Shared by Ron Levy-Arie
The Bulgarian Grandmother With the Golden Touch
The Bulgarian Grandmother With the Golden Touch
Family Journey
On Friday afternoons when Ron Levy-Arie was little, the family would gather for lunch at his grandmother Hilda’s home in Tel Aviv. The table in her small dining room was set with her best dishes and silver and out of respect for the occasion, Ron recalls trying to sit up straight in his chair.
The table was often dotted with numerous salads, cold yogurt soup, and baked goods, “but she had the aces she used to draw occasionally,” he says. Among them were cheese-laden recipes from Plovdiv, a town in central Bulgaria where she was from. There was almodrote or a pie of roasted eggplant and kashkaval cheese, chushki burek or roasted red peppers stuffed with white cheese, battered and fried, and a simple cheese and egg souffle with the nickname “dunce’s pie” — so simple that anyone can make it.
“Bulgarians eat a lot of dairy,” Ron jokes in an Israeli accent tinged with a warm lilt giving away his deep love of Jamaican music and culture, which he works to promote in Israel through festivals and DJing. “It doesn’t require a holiday,” like Shavuot, to eat a cheese-filled meal, but Hilda’s recipes match the traditions of the upcoming festival perfectly.
She held to them tightly as her family escaped Europe in the early 1940s when she was a teenager. In Bulgaria, her father was the local doctor and her family was part of the prominent Arie family, but they had to leave behind nearly all of their belongings. Like many emigres from the Balkans, they settled in Tel Aviv in the Levinsky neighborhood and struggled in the 1950s during a national era of austerity.
Still, Hilda managed to develop a philosophy of l’art de vivre, or the art of living. She embraced the beautiful things in life and had a golden touch with her work. She was a painter and archeological restorer, she sewed her clothes. “She had the hands of an artist...anything she touched — it was the golden touch,” Ron says.
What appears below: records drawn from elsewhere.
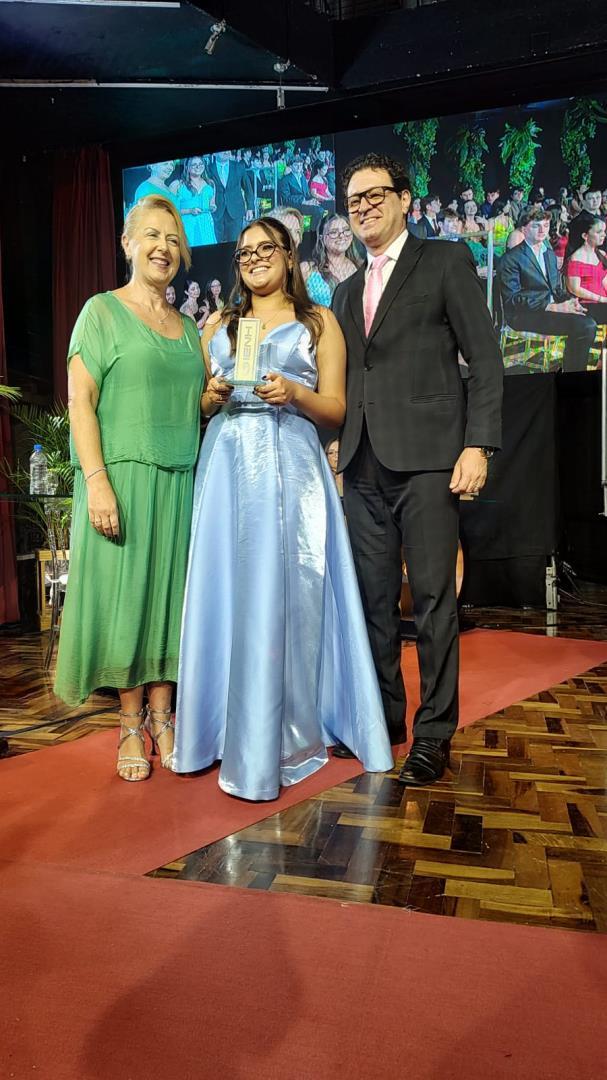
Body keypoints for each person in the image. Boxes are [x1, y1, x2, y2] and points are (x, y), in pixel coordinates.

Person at [173, 216, 393, 800]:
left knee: (292, 592)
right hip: (227, 465)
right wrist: (210, 397)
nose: (253, 259)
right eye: (244, 253)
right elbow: (200, 405)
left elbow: (337, 408)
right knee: (225, 590)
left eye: (265, 248)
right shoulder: (219, 323)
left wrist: (294, 393)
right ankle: (217, 730)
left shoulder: (319, 321)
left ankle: (291, 727)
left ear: (289, 255)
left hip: (292, 463)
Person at [331, 152, 503, 787]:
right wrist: (335, 445)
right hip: (361, 464)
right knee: (373, 602)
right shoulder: (344, 291)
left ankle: (434, 735)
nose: (364, 208)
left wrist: (478, 445)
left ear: (405, 199)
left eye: (376, 195)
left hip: (431, 462)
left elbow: (485, 359)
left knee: (432, 601)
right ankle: (385, 719)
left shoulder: (445, 261)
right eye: (354, 200)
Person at [54, 195, 204, 781]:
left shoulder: (189, 329)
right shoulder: (100, 312)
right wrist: (96, 482)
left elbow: (188, 404)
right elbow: (80, 402)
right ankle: (129, 724)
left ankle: (164, 718)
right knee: (128, 606)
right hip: (122, 481)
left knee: (169, 604)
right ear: (128, 243)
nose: (163, 247)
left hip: (180, 482)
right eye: (152, 235)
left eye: (172, 238)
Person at [499, 209, 597, 371]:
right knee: (586, 326)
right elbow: (513, 299)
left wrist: (570, 301)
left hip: (550, 309)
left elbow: (556, 288)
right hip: (524, 314)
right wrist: (552, 307)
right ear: (524, 230)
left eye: (545, 225)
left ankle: (572, 368)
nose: (542, 230)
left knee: (595, 315)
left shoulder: (549, 254)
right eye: (536, 226)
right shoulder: (511, 258)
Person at [303, 214, 364, 306]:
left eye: (346, 230)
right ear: (321, 238)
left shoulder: (362, 266)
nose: (341, 236)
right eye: (333, 232)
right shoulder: (307, 269)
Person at [565, 215, 607, 323]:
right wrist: (601, 299)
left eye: (604, 231)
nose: (604, 235)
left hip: (603, 303)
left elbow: (604, 281)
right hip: (586, 304)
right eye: (599, 232)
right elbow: (574, 289)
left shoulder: (601, 254)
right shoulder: (576, 258)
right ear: (585, 235)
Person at [208, 151, 254, 243]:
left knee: (235, 244)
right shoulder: (208, 169)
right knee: (216, 244)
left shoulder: (239, 167)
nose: (226, 152)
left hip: (236, 213)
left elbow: (248, 188)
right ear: (214, 154)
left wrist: (250, 208)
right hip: (216, 213)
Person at [173, 156, 216, 247]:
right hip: (187, 226)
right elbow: (172, 210)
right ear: (187, 167)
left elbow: (212, 204)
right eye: (194, 165)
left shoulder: (210, 183)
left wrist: (212, 207)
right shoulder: (178, 185)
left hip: (206, 226)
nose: (198, 167)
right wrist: (190, 211)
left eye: (200, 164)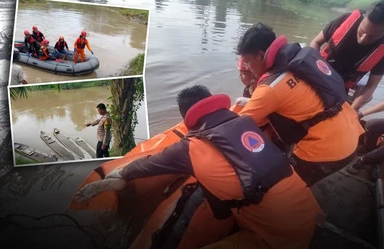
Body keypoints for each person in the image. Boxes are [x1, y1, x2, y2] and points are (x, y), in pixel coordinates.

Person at [76, 85, 322, 249]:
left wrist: (116, 176)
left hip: (281, 238)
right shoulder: (246, 123)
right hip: (307, 210)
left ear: (187, 119)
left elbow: (144, 166)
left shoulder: (190, 147)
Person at [235, 23, 364, 186]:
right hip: (352, 135)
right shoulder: (300, 58)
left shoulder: (269, 88)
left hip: (327, 154)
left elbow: (238, 126)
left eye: (247, 61)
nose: (246, 67)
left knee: (276, 187)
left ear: (261, 55)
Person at [310, 0, 384, 111]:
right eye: (362, 31)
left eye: (372, 37)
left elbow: (370, 86)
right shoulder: (345, 19)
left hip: (339, 88)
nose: (363, 38)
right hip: (317, 71)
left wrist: (351, 110)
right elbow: (316, 42)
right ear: (363, 17)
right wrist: (312, 68)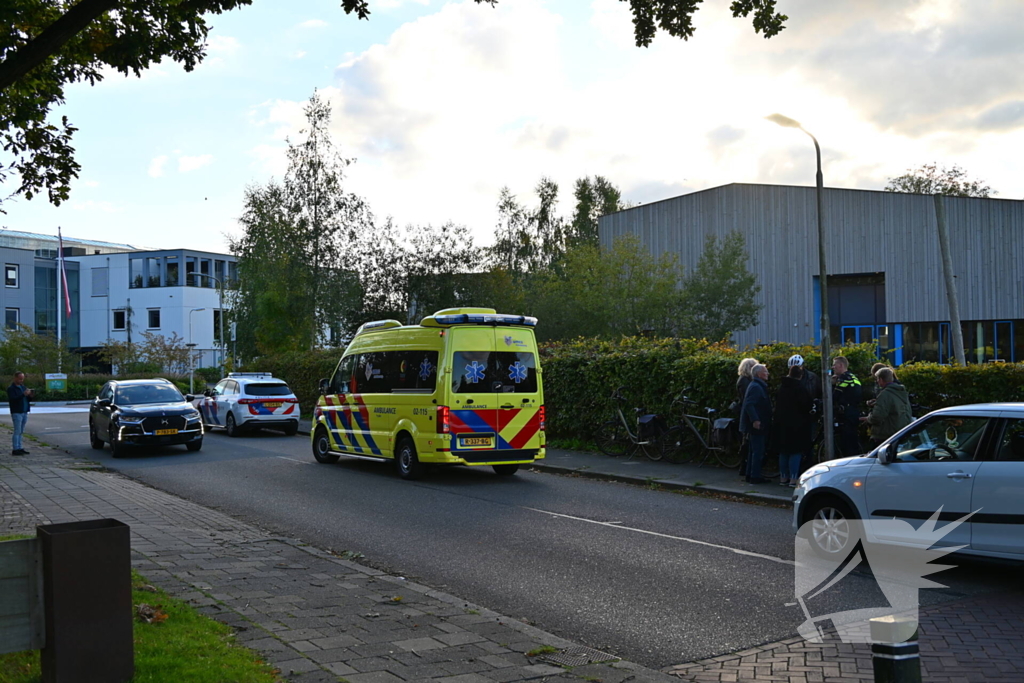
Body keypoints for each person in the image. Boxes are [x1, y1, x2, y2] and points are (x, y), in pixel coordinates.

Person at [775, 364, 813, 487]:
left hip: (782, 423)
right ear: (801, 376)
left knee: (784, 452)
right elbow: (806, 405)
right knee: (795, 452)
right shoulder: (800, 388)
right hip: (797, 424)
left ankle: (783, 477)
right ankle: (793, 478)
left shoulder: (782, 387)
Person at [860, 367, 913, 447]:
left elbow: (877, 417)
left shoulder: (885, 394)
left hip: (886, 435)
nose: (877, 381)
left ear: (881, 379)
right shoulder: (901, 392)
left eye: (877, 379)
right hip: (901, 432)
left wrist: (868, 418)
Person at [739, 363, 772, 484]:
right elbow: (749, 404)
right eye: (765, 371)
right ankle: (755, 476)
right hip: (758, 424)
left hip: (757, 423)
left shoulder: (756, 385)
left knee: (753, 450)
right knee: (758, 450)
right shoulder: (756, 387)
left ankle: (750, 474)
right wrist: (755, 420)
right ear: (759, 374)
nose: (768, 373)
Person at [831, 356, 863, 457]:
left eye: (834, 365)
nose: (833, 367)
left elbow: (834, 396)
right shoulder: (853, 377)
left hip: (846, 414)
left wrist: (832, 384)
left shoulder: (844, 378)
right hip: (854, 411)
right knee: (853, 441)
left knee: (846, 442)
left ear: (841, 365)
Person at [735, 358, 758, 480]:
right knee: (746, 442)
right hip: (747, 416)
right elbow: (747, 400)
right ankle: (744, 466)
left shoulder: (745, 380)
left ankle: (744, 466)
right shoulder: (745, 381)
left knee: (747, 442)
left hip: (745, 414)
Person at [7, 372, 34, 456]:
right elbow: (13, 399)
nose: (21, 380)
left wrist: (30, 396)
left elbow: (27, 399)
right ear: (15, 378)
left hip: (24, 411)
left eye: (22, 378)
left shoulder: (23, 387)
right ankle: (15, 448)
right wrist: (23, 395)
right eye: (20, 378)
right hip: (17, 411)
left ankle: (20, 447)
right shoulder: (11, 388)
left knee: (21, 431)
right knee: (17, 430)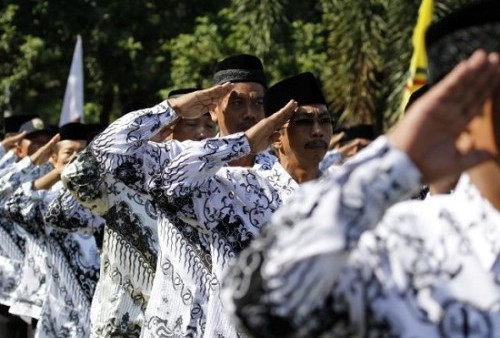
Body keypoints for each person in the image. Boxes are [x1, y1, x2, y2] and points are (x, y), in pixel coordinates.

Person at [222, 1, 500, 337]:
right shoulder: (408, 241)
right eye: (305, 122)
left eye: (324, 121)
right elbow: (259, 304)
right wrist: (396, 158)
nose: (317, 131)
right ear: (466, 118)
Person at [4, 122, 102, 337]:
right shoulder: (45, 199)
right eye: (69, 152)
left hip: (96, 303)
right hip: (52, 304)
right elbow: (10, 205)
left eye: (82, 152)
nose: (77, 157)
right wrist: (58, 173)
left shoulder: (101, 196)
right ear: (53, 158)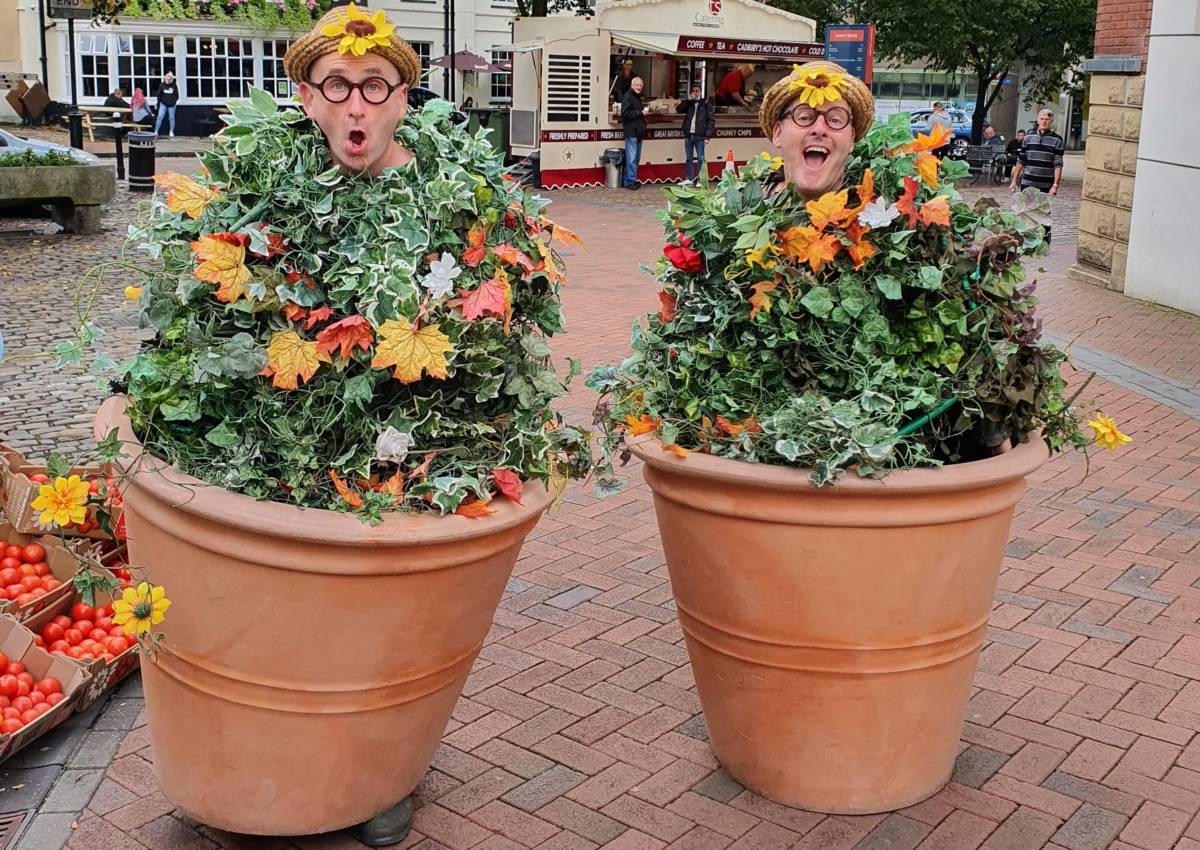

His grandmother never taught him to cook. But from the time he was in 8th grade, Ron spent nearly every afternoon after school with her. “I just observed her and tried to get as much information” as he could, he says. When he began cooking on his own as a young teen, “I used to call [her] every time before I started.” He would ask her about the ingredients and process. “Then after years of practice,” he says, he hosted Passover dinner and invited Hilda as a guest to try his rendition of her recipes. He remembers waiting for her reaction. “She fully endorsed my cooking,” Ron says.
Today when Ron makes Hilda’s recipes, he does so to Jamaican music or sometimes old Turkish music, an influence from his father’s side of the family, much of which came to Israel from Izmir in Turkey. His aunt Ketty was the cook for that side of the family, carrying on Ron’s grandmother’s recipes like handrajo, a Ladino word for a rag you use to clean the floor. “It’s a kind of nasty name for a dish,” Ron concedes, but the result is anything but. It’s a crisp log of puff pastry filled with eggplant, onions, and tomatoes, that he says pairs well with Bulgarian recipes from Hilda.
Ron, who went on to cook professionally and to organize private dinners in Tel Aviv focused on Jamaican cuisine, hopes to host a tribute dinner focused on “Hilda’s recipes from A to Z, the stuff you don’t find [anymore],” he says. Until then, he’ll continue to make them at home — jamming to reggae as he goes along.